> _Problem to work on_
Please write out these lines again, swapping "common name" for "vernacular name" wherever it appears and leaving everything else unchanged.

--- Working data ---

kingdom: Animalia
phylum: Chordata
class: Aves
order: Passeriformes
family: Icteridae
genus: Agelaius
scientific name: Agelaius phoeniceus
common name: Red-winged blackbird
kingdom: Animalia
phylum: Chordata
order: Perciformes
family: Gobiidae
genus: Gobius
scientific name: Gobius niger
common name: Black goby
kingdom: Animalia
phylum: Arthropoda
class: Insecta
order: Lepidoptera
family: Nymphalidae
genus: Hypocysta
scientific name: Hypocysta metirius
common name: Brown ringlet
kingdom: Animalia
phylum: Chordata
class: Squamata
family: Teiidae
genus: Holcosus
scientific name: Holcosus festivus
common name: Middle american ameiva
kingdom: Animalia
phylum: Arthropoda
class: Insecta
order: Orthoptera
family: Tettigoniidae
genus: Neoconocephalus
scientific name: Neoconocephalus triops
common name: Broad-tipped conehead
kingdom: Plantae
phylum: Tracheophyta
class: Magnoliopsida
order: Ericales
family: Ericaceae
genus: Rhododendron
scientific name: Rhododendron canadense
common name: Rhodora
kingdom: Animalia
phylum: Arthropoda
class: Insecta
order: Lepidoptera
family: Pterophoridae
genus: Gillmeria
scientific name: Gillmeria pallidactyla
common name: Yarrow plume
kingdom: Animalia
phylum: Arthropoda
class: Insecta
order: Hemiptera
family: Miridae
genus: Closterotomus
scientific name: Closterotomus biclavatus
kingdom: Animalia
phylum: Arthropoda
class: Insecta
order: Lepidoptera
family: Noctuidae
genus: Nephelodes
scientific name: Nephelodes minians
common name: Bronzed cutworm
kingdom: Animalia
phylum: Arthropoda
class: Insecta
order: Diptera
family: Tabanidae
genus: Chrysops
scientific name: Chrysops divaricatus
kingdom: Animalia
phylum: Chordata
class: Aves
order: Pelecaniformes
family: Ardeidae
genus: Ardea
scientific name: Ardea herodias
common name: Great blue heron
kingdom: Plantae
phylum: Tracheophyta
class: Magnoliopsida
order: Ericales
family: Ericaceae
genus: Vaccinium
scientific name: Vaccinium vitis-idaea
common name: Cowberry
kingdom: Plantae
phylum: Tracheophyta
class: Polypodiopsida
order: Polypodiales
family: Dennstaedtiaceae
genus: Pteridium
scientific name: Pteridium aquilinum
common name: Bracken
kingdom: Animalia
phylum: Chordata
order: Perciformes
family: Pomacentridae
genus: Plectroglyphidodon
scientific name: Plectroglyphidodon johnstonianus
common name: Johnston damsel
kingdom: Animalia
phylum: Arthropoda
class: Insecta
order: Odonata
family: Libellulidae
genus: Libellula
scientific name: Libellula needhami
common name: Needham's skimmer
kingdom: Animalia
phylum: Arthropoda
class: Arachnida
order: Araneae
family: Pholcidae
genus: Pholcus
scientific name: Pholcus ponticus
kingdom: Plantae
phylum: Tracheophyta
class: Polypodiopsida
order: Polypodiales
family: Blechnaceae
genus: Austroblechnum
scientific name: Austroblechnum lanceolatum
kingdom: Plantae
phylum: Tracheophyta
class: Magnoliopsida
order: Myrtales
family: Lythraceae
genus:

---

> _Written answer_
kingdom: Animalia
phylum: Chordata
class: Aves
order: Passeriformes
family: Icteridae
genus: Agelaius
scientific name: Agelaius phoeniceus
vernacular name: Red-winged blackbird
kingdom: Animalia
phylum: Chordata
order: Perciformes
family: Gobiidae
genus: Gobius
scientific name: Gobius niger
vernacular name: Black goby
kingdom: Animalia
phylum: Arthropoda
class: Insecta
order: Lepidoptera
family: Nymphalidae
genus: Hypocysta
scientific name: Hypocysta metirius
vernacular name: Brown ringlet
kingdom: Animalia
phylum: Chordata
class: Squamata
family: Teiidae
genus: Holcosus
scientific name: Holcosus festivus
vernacular name: Middle american ameiva
kingdom: Animalia
phylum: Arthropoda
class: Insecta
order: Orthoptera
family: Tettigoniidae
genus: Neoconocephalus
scientific name: Neoconocephalus triops
vernacular name: Broad-tipped conehead
kingdom: Plantae
phylum: Tracheophyta
class: Magnoliopsida
order: Ericales
family: Ericaceae
genus: Rhododendron
scientific name: Rhododendron canadense
vernacular name: Rhodora
kingdom: Animalia
phylum: Arthropoda
class: Insecta
order: Lepidoptera
family: Pterophoridae
genus: Gillmeria
scientific name: Gillmeria pallidactyla
vernacular name: Yarrow plume
kingdom: Animalia
phylum: Arthropoda
class: Insecta
order: Hemiptera
family: Miridae
genus: Closterotomus
scientific name: Closterotomus biclavatus
kingdom: Animalia
phylum: Arthropoda
class: Insecta
order: Lepidoptera
family: Noctuidae
genus: Nephelodes
scientific name: Nephelodes minians
vernacular name: Bronzed cutworm
kingdom: Animalia
phylum: Arthropoda
class: Insecta
order: Diptera
family: Tabanidae
genus: Chrysops
scientific name: Chrysops divaricatus
kingdom: Animalia
phylum: Chordata
class: Aves
order: Pelecaniformes
family: Ardeidae
genus: Ardea
scientific name: Ardea herodias
vernacular name: Great blue heron
kingdom: Plantae
phylum: Tracheophyta
class: Magnoliopsida
order: Ericales
family: Ericaceae
genus: Vaccinium
scientific name: Vaccinium vitis-idaea
vernacular name: Cowberry
kingdom: Plantae
phylum: Tracheophyta
class: Polypodiopsida
order: Polypodiales
family: Dennstaedtiaceae
genus: Pteridium
scientific name: Pteridium aquilinum
vernacular name: Bracken
kingdom: Animalia
phylum: Chordata
order: Perciformes
family: Pomacentridae
genus: Plectroglyphidodon
scientific name: Plectroglyphidodon johnstonianus
vernacular name: Johnston damsel
kingdom: Animalia
phylum: Arthropoda
class: Insecta
order: Odonata
family: Libellulidae
genus: Libellula
scientific name: Libellula needhami
vernacular name: Needham's skimmer
kingdom: Animalia
phylum: Arthropoda
class: Arachnida
order: Araneae
family: Pholcidae
genus: Pholcus
scientific name: Pholcus ponticus
kingdom: Plantae
phylum: Tracheophyta
class: Polypodiopsida
order: Polypodiales
family: Blechnaceae
genus: Austroblechnum
scientific name: Austroblechnum lanceolatum
kingdom: Plantae
phylum: Tracheophyta
class: Magnoliopsida
order: Myrtales
family: Lythraceae
genus:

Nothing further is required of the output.